Mi sono fissata con questa canzone, 9 Crimes, fa parte della famosa playlist da Kleenex, chissà perché quando siamo tristi ascoltiamo musica triste, dovremmo fare al contrario, oppure ascoltare solo musica allegra, che ne so, i Green Day con Stray Heart, una canzone che mi mette sempre la carica, ma non in questi momenti, non ora, che TDL mi sta massacrando con i suoi messaggi, ma perché non riesco a smettere di leggerli e festa? So che non vorrebbe farmi male, ma non è nella condizione di non farlo, non può non farlo, è proprio inevitabile, ed è per questo che me sono andata, è perché come si muove si muove, cosa dice dice, mi farà male. Sempre. 

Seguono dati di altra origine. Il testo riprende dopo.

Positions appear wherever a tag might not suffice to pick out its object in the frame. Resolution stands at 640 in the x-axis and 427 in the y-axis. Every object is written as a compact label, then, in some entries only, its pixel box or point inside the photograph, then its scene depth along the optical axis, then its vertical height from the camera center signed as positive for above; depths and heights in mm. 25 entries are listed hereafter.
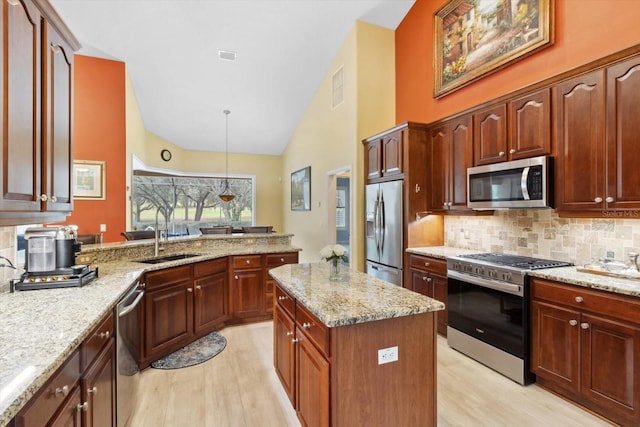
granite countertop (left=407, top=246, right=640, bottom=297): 1911 -444
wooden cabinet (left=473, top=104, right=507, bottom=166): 2957 +785
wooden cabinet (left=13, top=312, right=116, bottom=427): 978 -676
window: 8094 +384
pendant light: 6768 +1598
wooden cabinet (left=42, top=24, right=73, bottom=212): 1662 +534
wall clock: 7579 +1474
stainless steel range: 2469 -829
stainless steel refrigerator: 3781 -209
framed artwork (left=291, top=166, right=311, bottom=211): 6590 +573
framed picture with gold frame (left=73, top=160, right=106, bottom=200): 4664 +528
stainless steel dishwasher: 1823 -906
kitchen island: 1493 -727
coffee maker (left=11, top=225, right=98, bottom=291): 1873 -296
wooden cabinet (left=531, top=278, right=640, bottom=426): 1906 -899
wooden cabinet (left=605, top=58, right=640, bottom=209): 2064 +536
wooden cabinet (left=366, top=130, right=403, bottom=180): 3824 +758
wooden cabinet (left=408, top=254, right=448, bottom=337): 3271 -704
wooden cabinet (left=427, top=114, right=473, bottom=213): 3350 +579
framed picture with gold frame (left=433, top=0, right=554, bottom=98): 2932 +1915
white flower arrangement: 2119 -261
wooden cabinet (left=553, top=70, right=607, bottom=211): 2252 +550
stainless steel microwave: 2562 +269
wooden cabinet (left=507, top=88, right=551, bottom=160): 2600 +777
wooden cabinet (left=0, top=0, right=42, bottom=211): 1307 +493
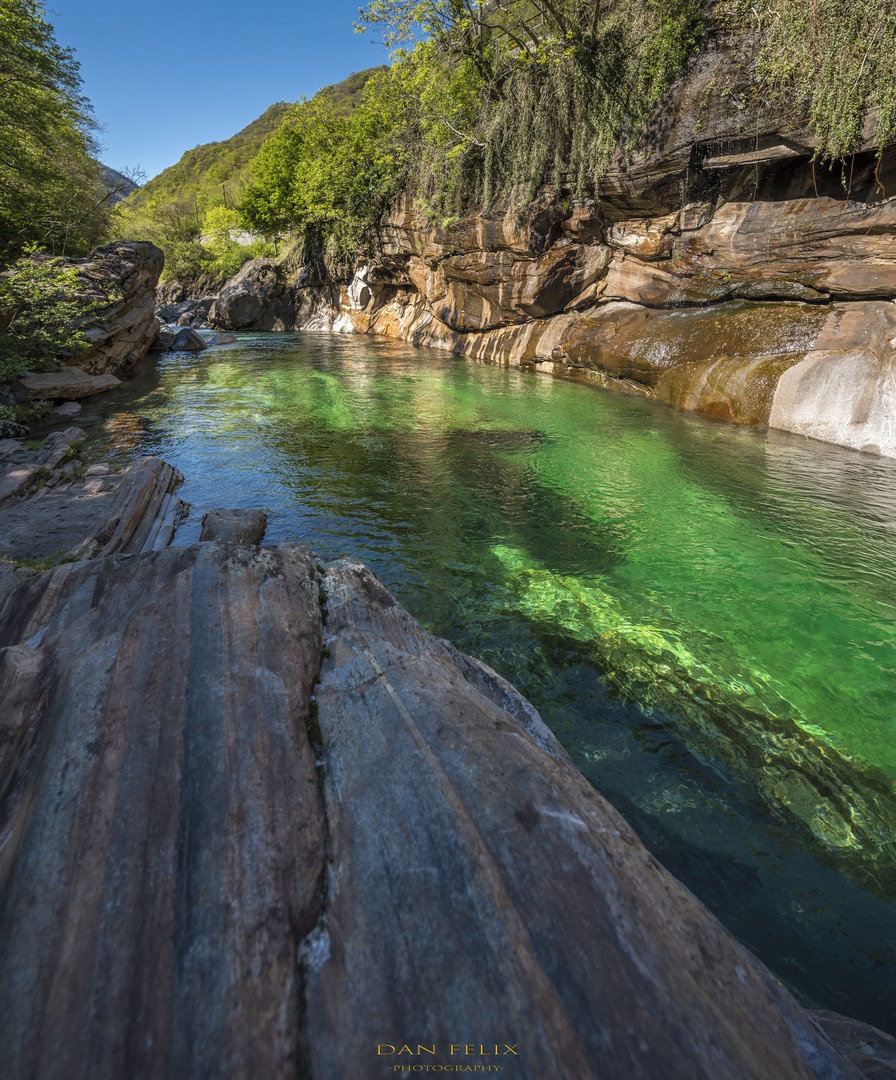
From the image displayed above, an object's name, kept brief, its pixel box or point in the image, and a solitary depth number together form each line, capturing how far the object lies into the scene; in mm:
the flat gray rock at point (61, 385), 11211
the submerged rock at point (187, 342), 22859
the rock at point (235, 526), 5637
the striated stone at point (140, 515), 5730
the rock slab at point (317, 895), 1381
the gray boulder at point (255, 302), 34125
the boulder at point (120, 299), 14688
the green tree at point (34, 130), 14281
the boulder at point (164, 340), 22312
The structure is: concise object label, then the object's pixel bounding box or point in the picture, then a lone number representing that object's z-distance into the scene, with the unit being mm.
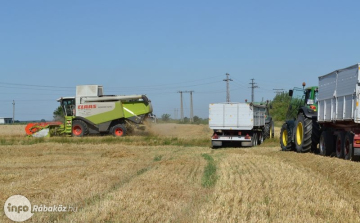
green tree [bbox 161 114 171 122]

Cosa siamo ora?, gli chiedo. 

Oh, Moon, sempre a fare le domande peggiori, le più difficili, nei momenti meno opportuni.  

Ma cosa deve rispondere, TDL? Ma cosa vuoi che mi risponda? Lui la sua scelta l’ha fatta già. L’ha fatta prima di conoscermi, anche se mi dice che saremo legati per sempre. E un po’ di quel legame, un po’ di quel filo che ci unisce, lo sento sempre dentro, come catene pesanti che mi impediscono di muovermi, di andare. Mi sento senza un’ala.

Ma forse al verità è ancora più semplice. 

Sono io che non ho capito, sono io che non ho visto, oppure sono io che ho voluto vedere troppo, e ora sono intrappolata qui, e non so come uscirne. 

Poi mi ripeto che le trappole sono solo mentali, ed è vero che io sono una campionessa a costruirle, se ne volete, posso farle per tutti a costo zero. Così come dialogo con me stessa ab aeterno: 

-Ma come si esce dalla trappola mentale dell’amore?

-Ehi, Moon, ma l’hai già detto! Serve Tempo, 365 giorni, scontato, lo hai detto all’inizio.

-Sì. Ma nel mentre? 

-Eh, nel mentre, scrivi.

-Ci sono giorni che non mi basta.

-Allora fallo: piangi e stop. 

-Detesto piangere.

-Sei una rompiballe, Moon…

-Lo so, sono una rompiballe. 

-Hai anche altre cose, poi, non dimenticarlo.

-Tipo?

-Little Boss

(Sorriso)

-Ale

(Sorriso)

-Gli amici. Tutti. Quelli vecchi e quelli Nuovi e atipici.

(Sorriso)

-E gli abbracci…

-Giusto. Hai ragione. Ho un sacco di cose per cui sorridere.

-Almeno per stasera la abbiamo sbarcata, no?